> **Prompt**: An exact transcription of every record is needed, leaving out the pictures.

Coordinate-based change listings
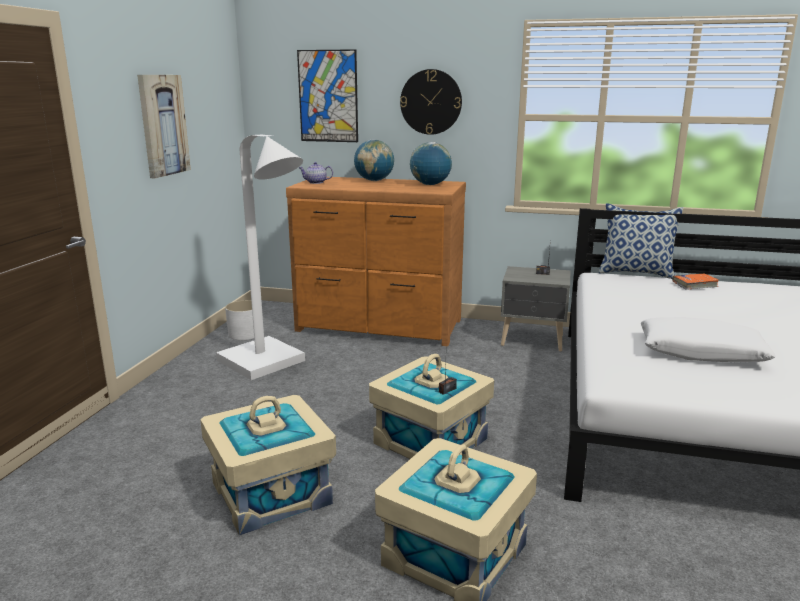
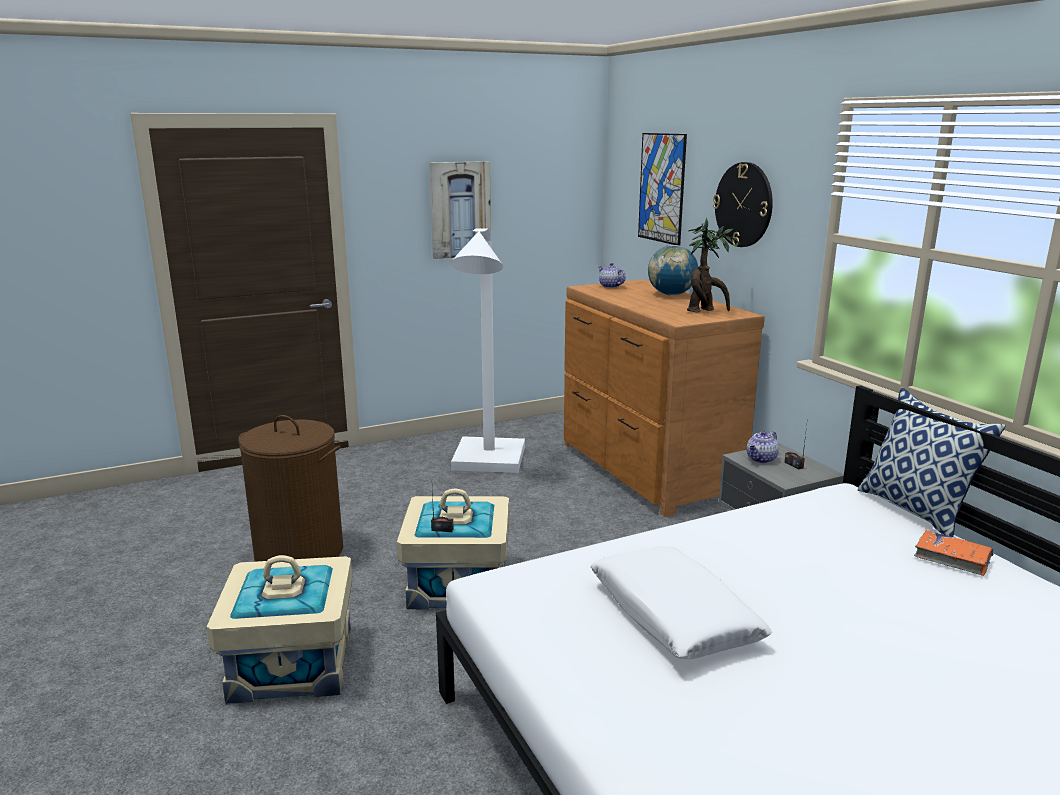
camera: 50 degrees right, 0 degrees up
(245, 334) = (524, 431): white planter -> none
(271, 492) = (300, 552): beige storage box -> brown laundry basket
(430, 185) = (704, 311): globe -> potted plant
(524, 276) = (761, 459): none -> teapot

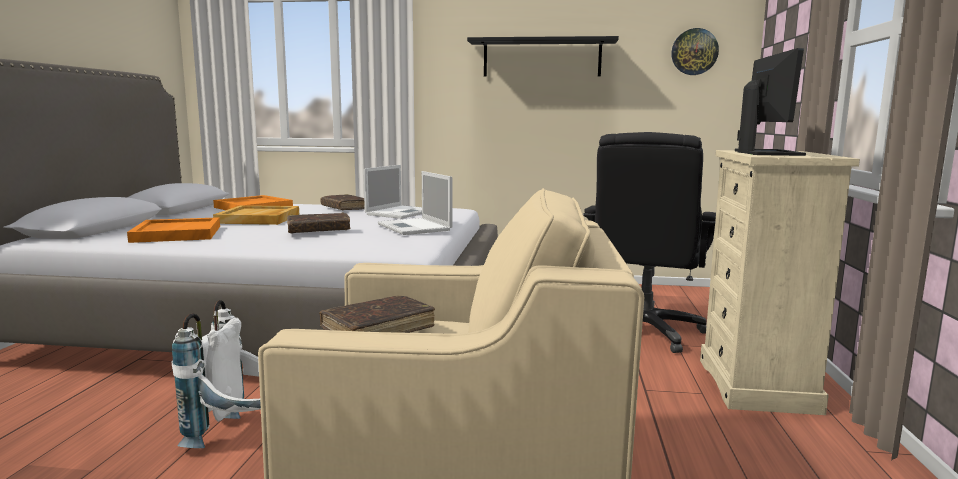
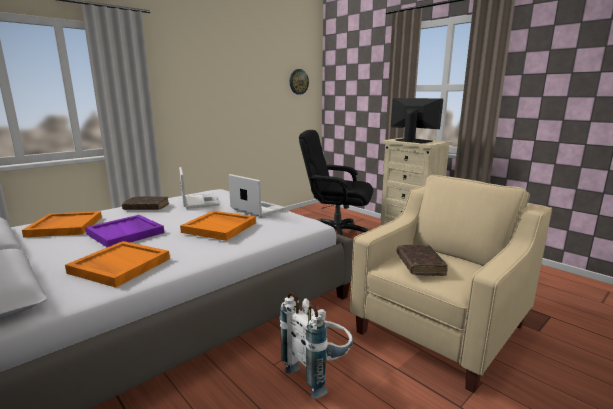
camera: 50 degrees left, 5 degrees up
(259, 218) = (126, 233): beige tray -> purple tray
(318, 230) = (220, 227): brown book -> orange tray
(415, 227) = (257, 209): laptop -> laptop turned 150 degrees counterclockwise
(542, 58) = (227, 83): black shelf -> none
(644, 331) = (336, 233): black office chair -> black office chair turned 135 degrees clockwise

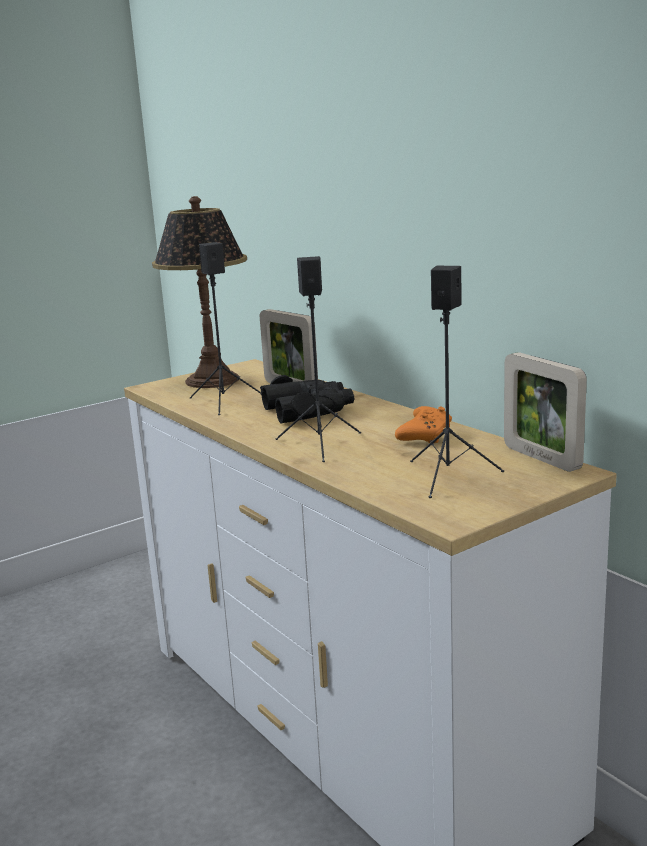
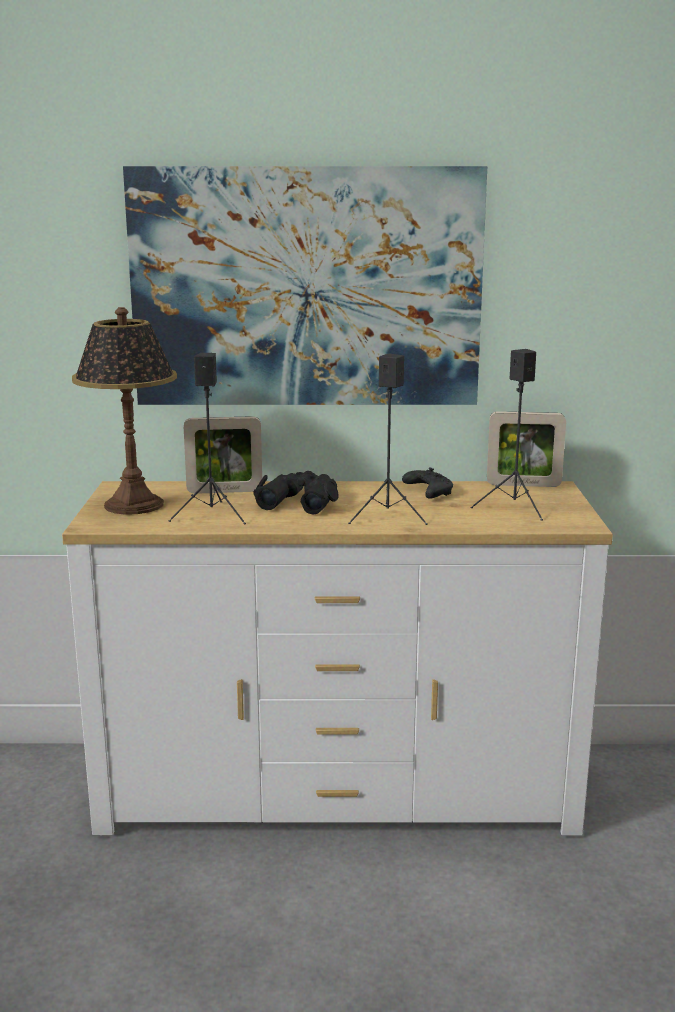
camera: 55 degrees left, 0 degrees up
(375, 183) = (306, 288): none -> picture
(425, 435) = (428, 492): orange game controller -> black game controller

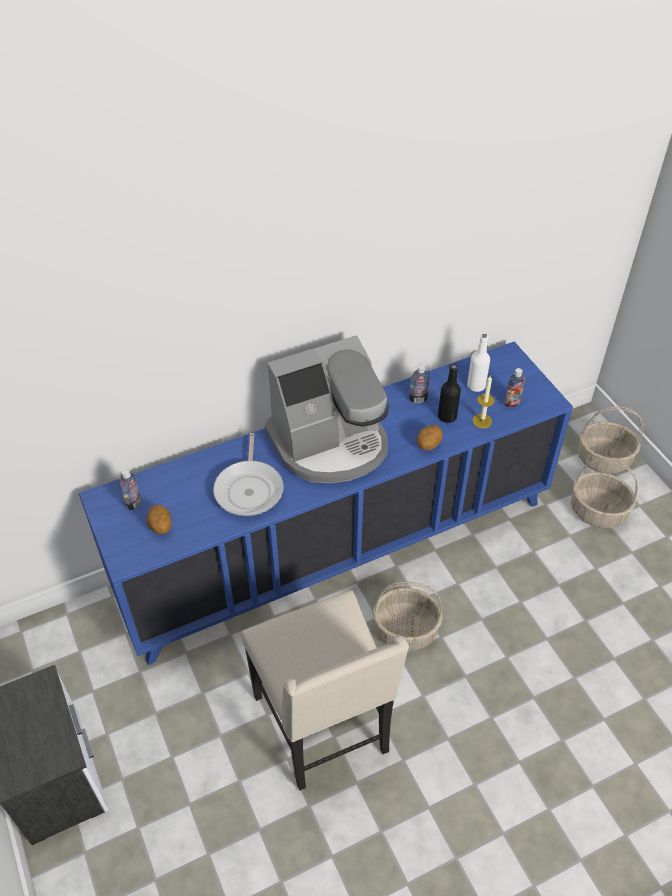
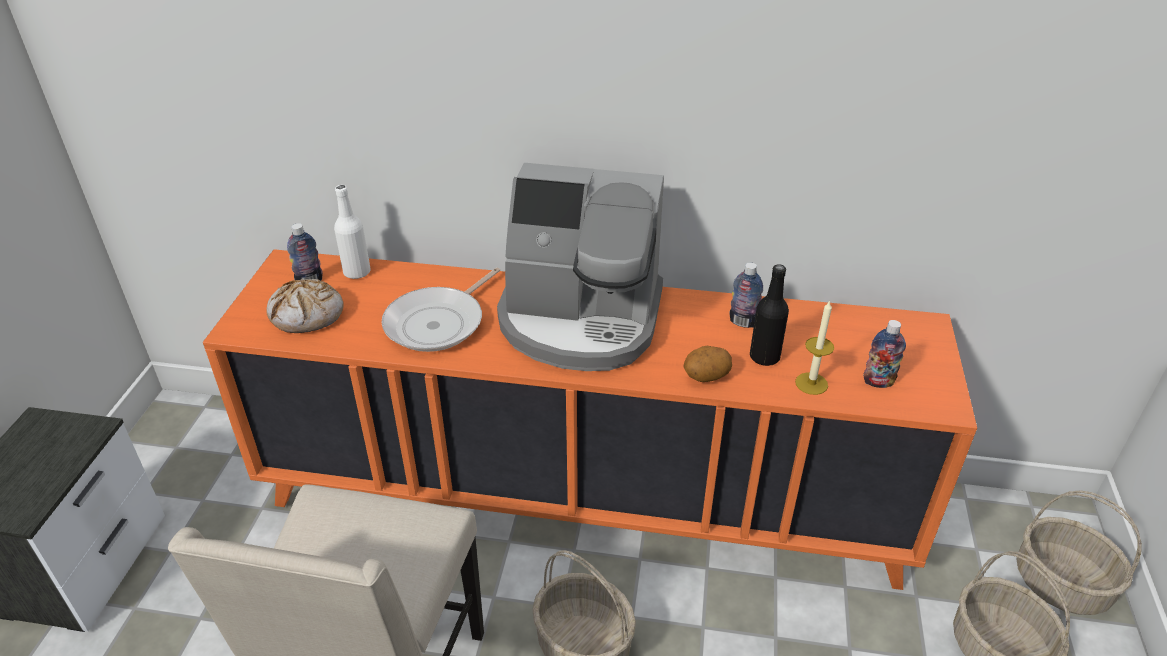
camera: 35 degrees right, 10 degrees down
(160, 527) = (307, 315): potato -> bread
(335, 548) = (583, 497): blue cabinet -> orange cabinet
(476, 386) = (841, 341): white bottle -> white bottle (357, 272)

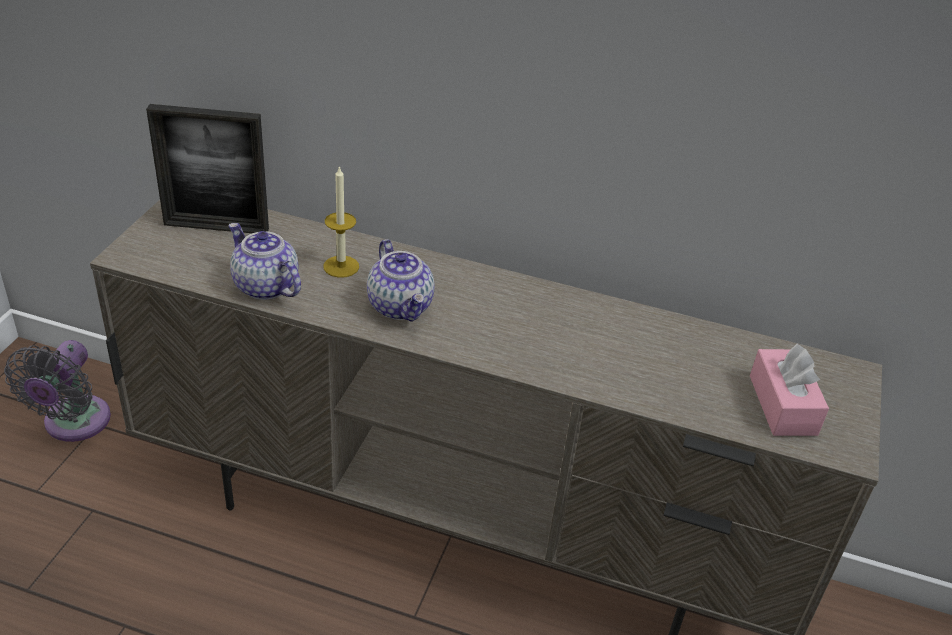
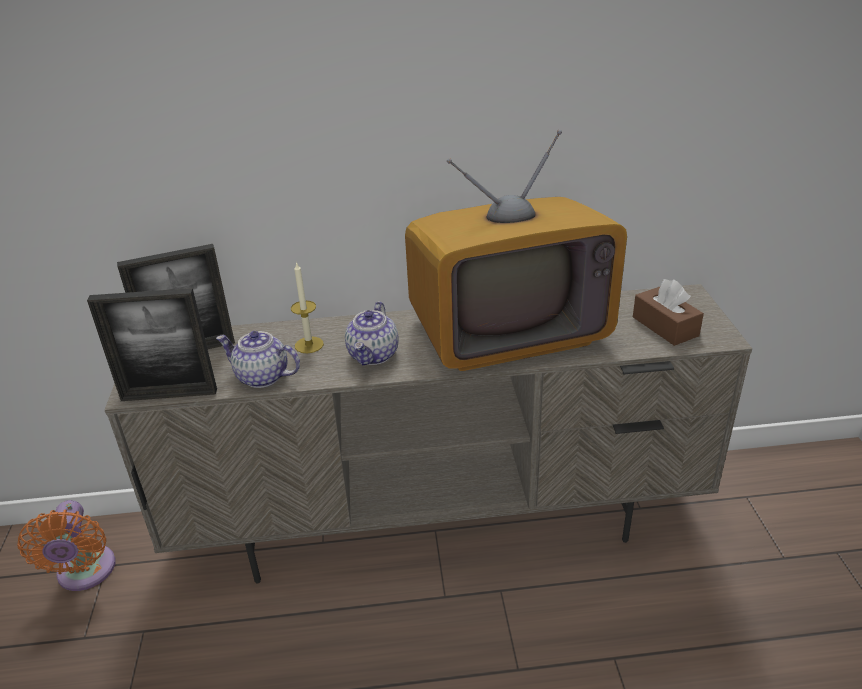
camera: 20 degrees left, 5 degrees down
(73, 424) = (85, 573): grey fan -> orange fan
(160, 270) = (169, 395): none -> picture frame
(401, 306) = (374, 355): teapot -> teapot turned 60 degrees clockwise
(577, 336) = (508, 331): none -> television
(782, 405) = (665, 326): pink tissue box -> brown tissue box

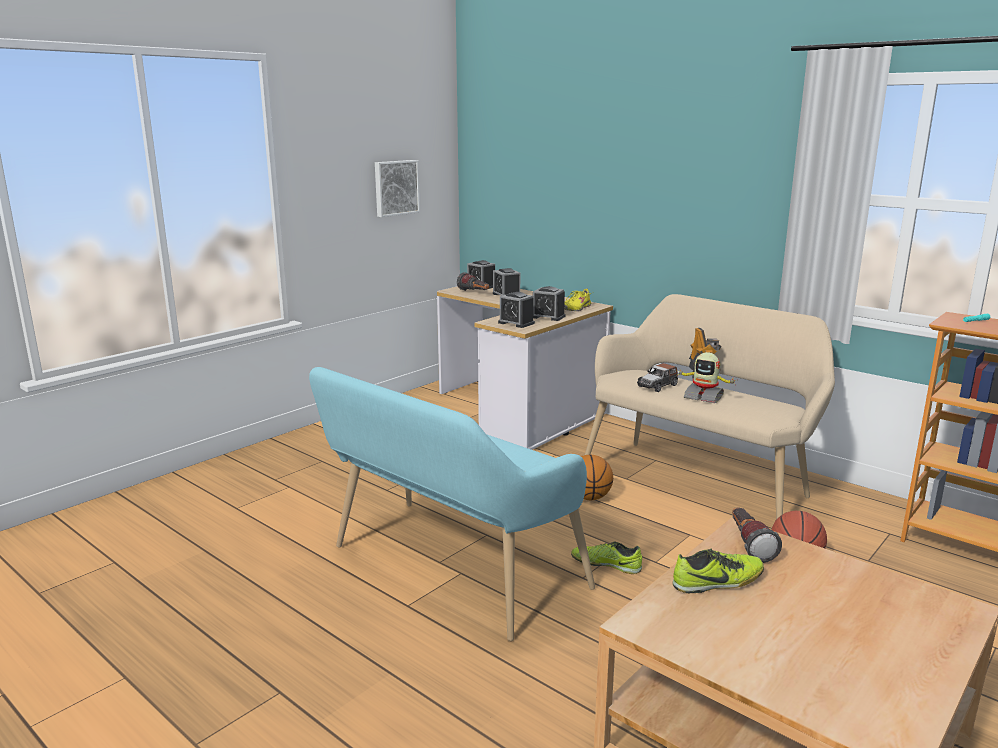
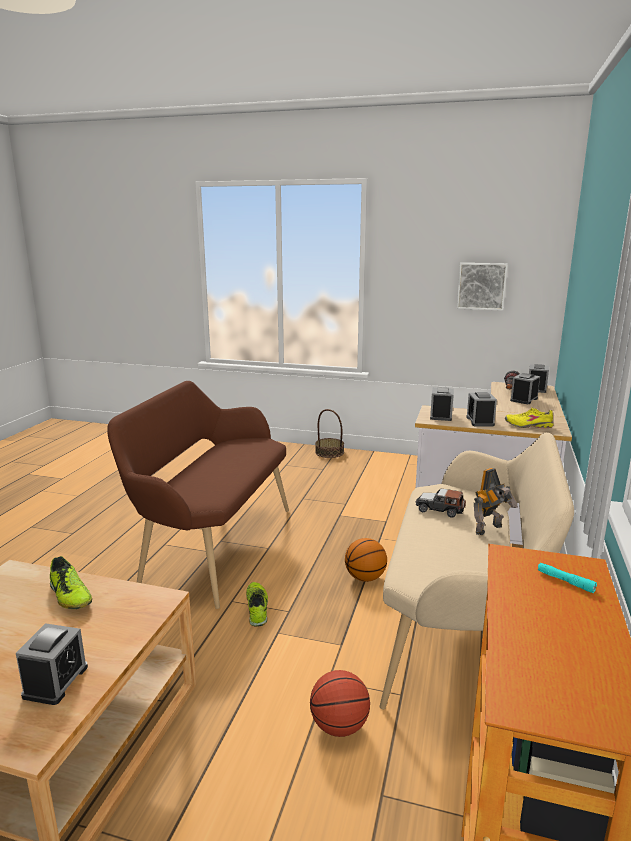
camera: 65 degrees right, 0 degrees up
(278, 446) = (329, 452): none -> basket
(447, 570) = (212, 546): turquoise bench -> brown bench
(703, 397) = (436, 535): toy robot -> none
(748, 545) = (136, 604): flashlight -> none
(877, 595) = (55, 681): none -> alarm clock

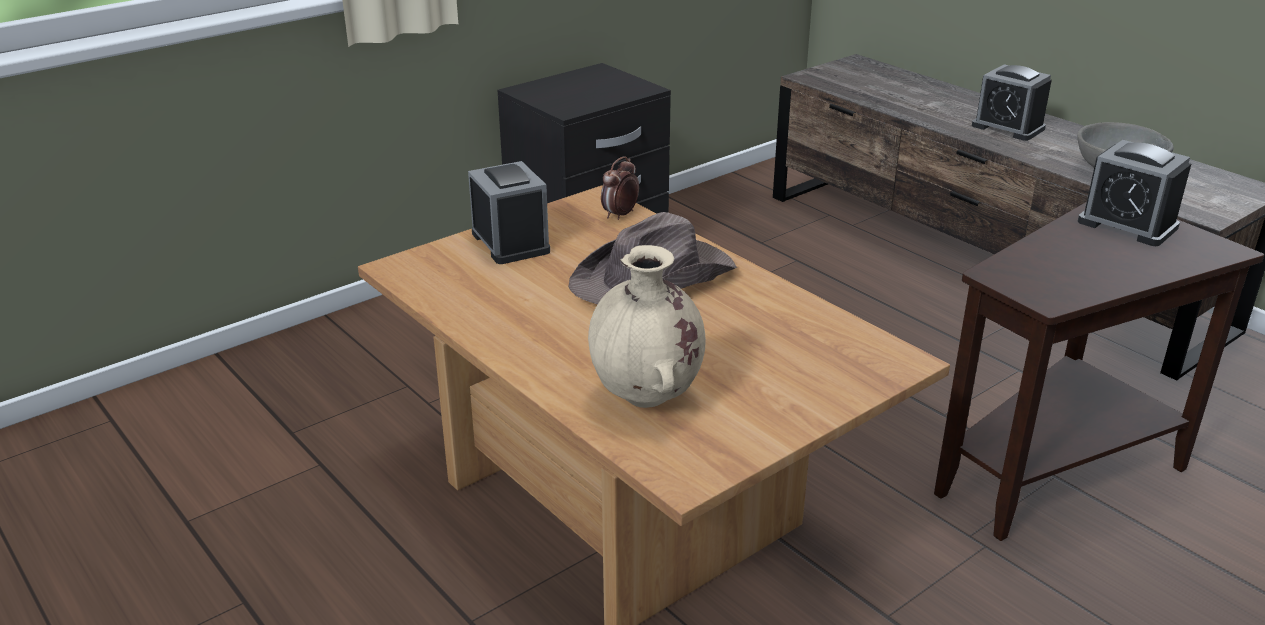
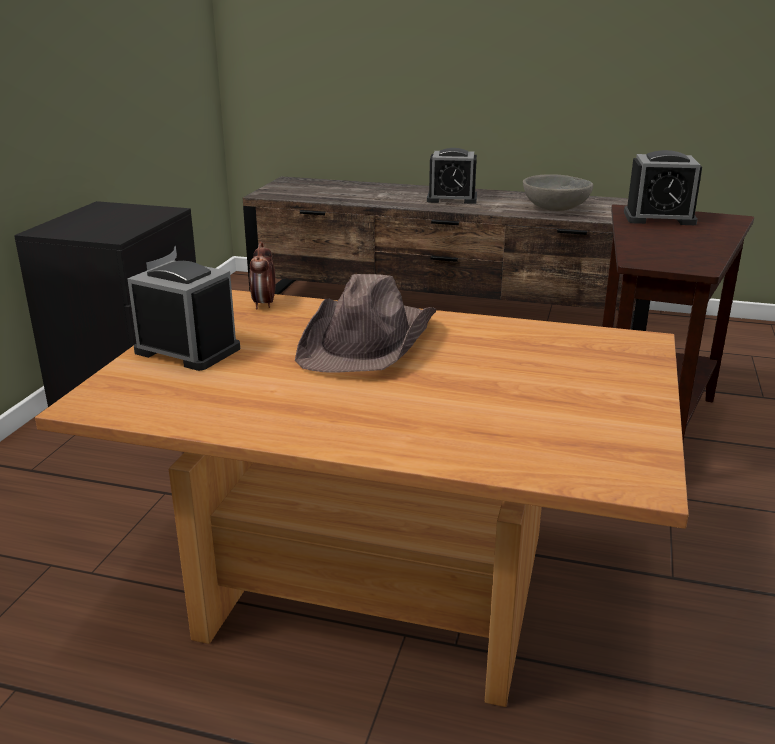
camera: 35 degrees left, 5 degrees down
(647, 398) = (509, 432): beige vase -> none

> **Answer space**:
camera: 50 degrees right, 0 degrees up
(245, 334) = (524, 431): white planter -> none
(271, 492) = (300, 552): beige storage box -> brown laundry basket
(430, 185) = (704, 311): globe -> potted plant
(524, 276) = (761, 459): none -> teapot

camera: 50 degrees left, 5 degrees up
(259, 218) = (126, 233): beige tray -> purple tray
(318, 230) = (220, 227): brown book -> orange tray
(415, 227) = (257, 209): laptop -> laptop turned 150 degrees counterclockwise
(542, 58) = (227, 83): black shelf -> none
(644, 331) = (336, 233): black office chair -> black office chair turned 135 degrees clockwise

camera: 55 degrees left, 0 degrees up
(375, 183) = (306, 288): none -> picture
(425, 435) = (428, 492): orange game controller -> black game controller

camera: 35 degrees right, 10 degrees down
(160, 527) = (307, 315): potato -> bread
(335, 548) = (583, 497): blue cabinet -> orange cabinet
(476, 386) = (841, 341): white bottle -> white bottle (357, 272)

camera: 20 degrees left, 5 degrees down
(73, 424) = (85, 573): grey fan -> orange fan
(160, 270) = (169, 395): none -> picture frame
(401, 306) = (374, 355): teapot -> teapot turned 60 degrees clockwise
(577, 336) = (508, 331): none -> television
(782, 405) = (665, 326): pink tissue box -> brown tissue box

camera: 65 degrees right, 0 degrees up
(278, 446) = (329, 452): none -> basket
(447, 570) = (212, 546): turquoise bench -> brown bench
(703, 397) = (436, 535): toy robot -> none
(748, 545) = (136, 604): flashlight -> none
(877, 595) = (55, 681): none -> alarm clock

camera: 35 degrees left, 5 degrees down
(647, 398) = (509, 432): beige vase -> none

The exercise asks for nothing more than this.